Sur le marché, les drillings d’occasion corrects commencent souvent autour de 1 500 à 4 000 €, alors que les modèles neufs et bien finis montent vite à plusieurs milliers d’euros, parfois bien au-delà selon la maison, le bois et les finitions. À ce niveau de prix, une arme mal réglée ou mal adaptée coûte cher deux fois: à l’achat, puis à l’usage. Je préfère donc un modèle sobre, sain et cohérent à une pièce spectaculaire mais capricieuse. Cette exigence devient encore plus importante dès qu’on aborde le cadre légal français.

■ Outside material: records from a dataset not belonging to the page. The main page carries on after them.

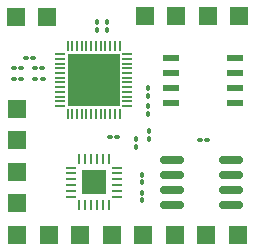
<source format=gbr>
%TF.GenerationSoftware,KiCad,Pcbnew,9.0.1*%
%TF.CreationDate,2025-09-19T11:56:04-04:00*%
%TF.ProjectId,ComputeCore,436f6d70-7574-4654-936f-72652e6b6963,rev?*%
%TF.SameCoordinates,Original*%
%TF.FileFunction,Soldermask,Top*%
%TF.FilePolarity,Negative*%
%FSLAX46Y46*%
G04 Gerber Fmt 4.6, Leading zero omitted, Abs format (unit mm)*
G04 Created by KiCad (PCBNEW 9.0.1) date 2025-09-19 11:56:04*
%MOMM*%
%LPD*%
G01*
G04 APERTURE LIST*
G04 Aperture macros list*
%AMRoundRect*
0 Rectangle with rounded corners*
0 $1 Rounding radius*
0 $2 $3 $4 $5 $6 $7 $8 $9 X,Y pos of 4 corners*
0 Add a 4 corners polygon primitive as box body*
4,1,4,$2,$3,$4,$5,$6,$7,$8,$9,$2,$3,0*
0 Add four circle primitives for the rounded corners*
1,1,$1+$1,$2,$3*
1,1,$1+$1,$4,$5*
1,1,$1+$1,$6,$7*
1,1,$1+$1,$8,$9*
0 Add four rect primitives between the rounded corners*
20,1,$1+$1,$2,$3,$4,$5,0*
20,1,$1+$1,$4,$5,$6,$7,0*
20,1,$1+$1,$6,$7,$8,$9,0*
20,1,$1+$1,$8,$9,$2,$3,0*%
G04 Aperture macros list end*
%ADD10R,1.447800X0.558800*%
%ADD11R,0.863600X0.203200*%
%ADD12R,0.203200X0.863600*%
%ADD13R,4.495800X4.495800*%
%ADD14RoundRect,0.100000X-0.100000X0.130000X-0.100000X-0.130000X0.100000X-0.130000X0.100000X0.130000X0*%
%ADD15RoundRect,0.150000X-0.825000X-0.150000X0.825000X-0.150000X0.825000X0.150000X-0.825000X0.150000X0*%
%ADD16RoundRect,0.062500X-0.375000X-0.062500X0.375000X-0.062500X0.375000X0.062500X-0.375000X0.062500X0*%
%ADD17RoundRect,0.062500X-0.062500X-0.375000X0.062500X-0.375000X0.062500X0.375000X-0.062500X0.375000X0*%
%ADD18R,2.100000X2.100000*%
%ADD19RoundRect,0.100000X-0.130000X-0.100000X0.130000X-0.100000X0.130000X0.100000X-0.130000X0.100000X0*%
%ADD20RoundRect,0.100000X0.100000X-0.130000X0.100000X0.130000X-0.100000X0.130000X-0.100000X-0.130000X0*%
%ADD21RoundRect,0.250000X-0.550000X-0.550000X0.550000X-0.550000X0.550000X0.550000X-0.550000X0.550000X0*%
%ADD22RoundRect,0.100000X0.130000X0.100000X-0.130000X0.100000X-0.130000X-0.100000X0.130000X-0.100000X0*%
G04 APERTURE END LIST*
D10*
%TO.C,U2*%
X172910500Y-78105000D03*
X172910500Y-79375000D03*
X172910500Y-80645000D03*
X172910500Y-81915000D03*
X178371500Y-81915000D03*
X178371500Y-80645000D03*
X178371500Y-79375000D03*
X178371500Y-78105000D03*
%TD*%
D11*
%TO.C,U1*%
X163499800Y-77809999D03*
X163499800Y-78210001D03*
X163499800Y-78610000D03*
X163499800Y-79009999D03*
X163499800Y-79410001D03*
X163499800Y-79810000D03*
X163499800Y-80210000D03*
X163499800Y-80609999D03*
X163499800Y-81010001D03*
X163499800Y-81410000D03*
X163499800Y-81809999D03*
X163499800Y-82210001D03*
D12*
X164169999Y-82880200D03*
X164570001Y-82880200D03*
X164970000Y-82880200D03*
X165369999Y-82880200D03*
X165770001Y-82880200D03*
X166170000Y-82880200D03*
X166570000Y-82880200D03*
X166969999Y-82880200D03*
X167370001Y-82880200D03*
X167770000Y-82880200D03*
X168169999Y-82880200D03*
X168570001Y-82880200D03*
D11*
X169240200Y-82210001D03*
X169240200Y-81809999D03*
X169240200Y-81410000D03*
X169240200Y-81010001D03*
X169240200Y-80609999D03*
X169240200Y-80210000D03*
X169240200Y-79810000D03*
X169240200Y-79410001D03*
X169240200Y-79009999D03*
X169240200Y-78610000D03*
X169240200Y-78210001D03*
X169240200Y-77809999D03*
D12*
X168570001Y-77139800D03*
X168169999Y-77139800D03*
X167770000Y-77139800D03*
X167370001Y-77139800D03*
X166969999Y-77139800D03*
X166570000Y-77139800D03*
X166170000Y-77139800D03*
X165770001Y-77139800D03*
X165369999Y-77139800D03*
X164970000Y-77139800D03*
X164570001Y-77139800D03*
X164169999Y-77139800D03*
D13*
X166370000Y-80010000D03*
%TD*%
D14*
%TO.C,R3*%
X170942000Y-81346000D03*
X170942000Y-80706000D03*
%TD*%
D15*
%TO.C,U4*%
X173039000Y-86741000D03*
X173039000Y-88011000D03*
X173039000Y-89281000D03*
X173039000Y-90551000D03*
X177989000Y-90551000D03*
X177989000Y-89281000D03*
X177989000Y-88011000D03*
X177989000Y-86741000D03*
%TD*%
D16*
%TO.C,U3*%
X164452500Y-87413000D03*
X164452500Y-87913000D03*
X164452500Y-88413000D03*
X164452500Y-88913000D03*
X164452500Y-89413000D03*
X164452500Y-89913000D03*
D17*
X165140000Y-90600500D03*
X165640000Y-90600500D03*
X166140000Y-90600500D03*
X166640000Y-90600500D03*
X167140000Y-90600500D03*
X167640000Y-90600500D03*
D16*
X168327500Y-89913000D03*
X168327500Y-89413000D03*
X168327500Y-88913000D03*
X168327500Y-88413000D03*
X168327500Y-87913000D03*
X168327500Y-87413000D03*
D17*
X167640000Y-86725500D03*
X167140000Y-86725500D03*
X166640000Y-86725500D03*
X166140000Y-86725500D03*
X165640000Y-86725500D03*
X165140000Y-86725500D03*
D18*
X166390000Y-88663000D03*
%TD*%
D19*
%TO.C,RLED1*%
X161412000Y-79883000D03*
X162052000Y-79883000D03*
%TD*%
D20*
%TO.C,R7*%
X170434000Y-88676000D03*
X170434000Y-88036000D03*
%TD*%
%TO.C,R5*%
X171069000Y-84968000D03*
X171069000Y-84328000D03*
%TD*%
D14*
%TO.C,R4*%
X169926000Y-85024000D03*
X169926000Y-85664000D03*
%TD*%
D19*
%TO.C,R2*%
X159609000Y-79883000D03*
X160249000Y-79883000D03*
%TD*%
%TO.C,R1*%
X159609000Y-78994000D03*
X160249000Y-78994000D03*
%TD*%
D21*
%TO.C,J18*%
X176022000Y-74549000D03*
%TD*%
%TO.C,J17*%
X170688000Y-74549000D03*
%TD*%
%TO.C,J16*%
X178689000Y-74549000D03*
%TD*%
%TO.C,J15*%
X173355000Y-74549000D03*
%TD*%
%TO.C,J14*%
X159893000Y-87757000D03*
%TD*%
%TO.C,J13*%
X159893000Y-90424000D03*
%TD*%
%TO.C,J12*%
X159766000Y-74676000D03*
%TD*%
%TO.C,J11*%
X162433000Y-74676000D03*
%TD*%
%TO.C,J10*%
X159893000Y-85090000D03*
%TD*%
%TO.C,J9*%
X159893000Y-82423000D03*
%TD*%
%TO.C,J8*%
X178562000Y-93091000D03*
%TD*%
%TO.C,J7*%
X159893000Y-93091000D03*
%TD*%
%TO.C,J6*%
X175895000Y-93091000D03*
%TD*%
%TO.C,J5*%
X173228000Y-93091000D03*
%TD*%
%TO.C,J4*%
X170561000Y-93091000D03*
%TD*%
%TO.C,J3*%
X167894000Y-93091000D03*
%TD*%
%TO.C,J2*%
X165227000Y-93091000D03*
%TD*%
%TO.C,J1*%
X162560000Y-93091000D03*
%TD*%
D19*
%TO.C,GLED1*%
X161387000Y-78994000D03*
X162027000Y-78994000D03*
%TD*%
D22*
%TO.C,C11*%
X175997000Y-85090000D03*
X175357000Y-85090000D03*
%TD*%
D14*
%TO.C,C10*%
X170434000Y-89535000D03*
X170434000Y-90175000D03*
%TD*%
D19*
%TO.C,C9*%
X167737000Y-84836000D03*
X168377000Y-84836000D03*
%TD*%
D14*
%TO.C,C8*%
X170942000Y-82230000D03*
X170942000Y-82870000D03*
%TD*%
D20*
%TO.C,C6*%
X167513000Y-75758000D03*
X167513000Y-75118000D03*
%TD*%
D19*
%TO.C,C3*%
X160625000Y-78105000D03*
X161265000Y-78105000D03*
%TD*%
D20*
%TO.C,C2*%
X166624000Y-75758000D03*
X166624000Y-75118000D03*
%TD*%
M02*

</source>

Le cadre légal en France et ce qu’il faut confirmer noir sur blanc
En France, la première règle est de ne jamais supposer le classement d’un modèle à partir de son apparence. Une arme combinée peut relever d’un régime déclaratif, mais la classification exacte dépend de sa configuration, de ses calibres et de sa conformité administrative. Avant tout achat, je vérifie toujours le classement indiqué par l’armurier et les documents fournis avec l’arme.
Si l’exemplaire relève de la catégorie C, l’acquisition passe en pratique par un armurier ou un vendeur en présence d’un armurier, avec un compte SIA, et un titre valable selon votre profil: permis de chasser validé ou licence sportive en cours de validité pour les usages concernés. Ce point n’est pas décoratif, il conditionne la transaction elle-même. Je recommande aussi de conserver les justificatifs de cession, de déclaration et d’inscription dans le râtelier numérique sans improviser la moindre étape.
Le bon réflexe, en France, c’est donc de traiter le drilling comme une arme d’épaule à part entière, pas comme une curiosité de chasse tolérée par défaut. Une fois ce point clarifié, on peut enfin revenir à la question de fond: est-ce que cette arme sert vraiment votre pratique, ou est-ce qu’elle vous attire surtout par son élégance mécanique ?
La vraie valeur d’un drilling se mesure à votre terrain, pas à sa vitrine
Ce type d’arme a du sens quand vous avez besoin d’une solution unique, fiable et bien pensée pour couvrir plusieurs scénarios de chasse. Il perd vite son intérêt si vous cherchez d’abord la légèreté, la précision pure ou le meilleur rapport performance-prix. C’est une arme de cohérence, pas une arme d’économie.
- Choisissez-la si votre pratique est réellement mixte et que vous exploitez les deux familles de canons.
- Écartez-la si vous voulez surtout une carabine précise, simple et abordable.
- Examinez toujours la régulation, le montage de lunette et l’état mécanique avant l’esthétique.
- Ne sous-estimez jamais le poids total avec optique, surtout lors des sorties longues.